Reduced models spike neurons Direction
On the other hand, there were also efforts to simplify the complex Hodgkin -Huxley model, while preserving its essential dynamic properties. These reduced models were introduced, which reduce the number of differential equations or simplify their structure. Examples are the Hindmarsh - Rose model with three differential equations, as well as the Morris - Lecar model, the FitzHugh - Nagumo model and the Izhikevich model with two differential equations. In the two-dimensional models, it is in particular possible to represent the dynamics of the system by using a phase space portrait graphically. This can be in particular the jump in the membrane potential during a spike ( action potential ) mathematically explained as bifurcation and make vividly.
An even greater reduction represents the integrate- and-fire neuron dar. here just is not a passive " leak current " explicitly modeled through the membrane, the generation of the action potential is replaced by an artificial threshold mechanism: Whenever the membrane potential exceeds a threshold value, the potential automatically to a specific value (often the resting potential ) is reset.
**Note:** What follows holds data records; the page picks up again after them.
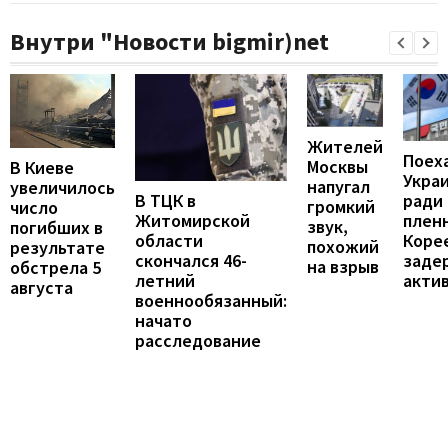
Внутри "Новости bigmir)net
Жителей
Поех
Москвы
В Киеве
Укра
напугал
увеличилось
В ТЦК в
ради
громкий
число
Житомирской
пленн
звук,
погибших в
области
Коре
похожий
результате
скончался 46-
заде
на взрыв
обстрела 5
летний
акти
августа
военнообязанный:
начато
расследование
Thus, the model can depict only processes below the threshold - the summation of synaptic input currents ( integrate), and the " firing" of an action potential when the threshold is reached ( fire ). An invaluable advantage of this model is that you can solve his differential equation explicitly, so that the integrate- and-fire model is often used despite its strong simplification for mathematical analysis of brain functions. In network simulations, it is often used, as it comes with many neurons consumed by its simplicity, even for large networks only little computing time.
Fire rate models
One approach to further simplify neuron models is no longer considered the membrane potential itself as a dynamic variable, but the rate of fire, so the frequency can be generated with the action potentials, or even more abstract the activation of the cell for no direct reference more physiology has. The neuron is then described as a non-linear transfer function between input rate and output rate, for example, in the form of a sigmoid function. Examples of such models are the continuous basic model and the McCulloch - Pitts cell. Firing rates or activation -based models are used in simulations, which focus on the network structure and the learning of synaptic connections, especially in the field of artificial neural networks.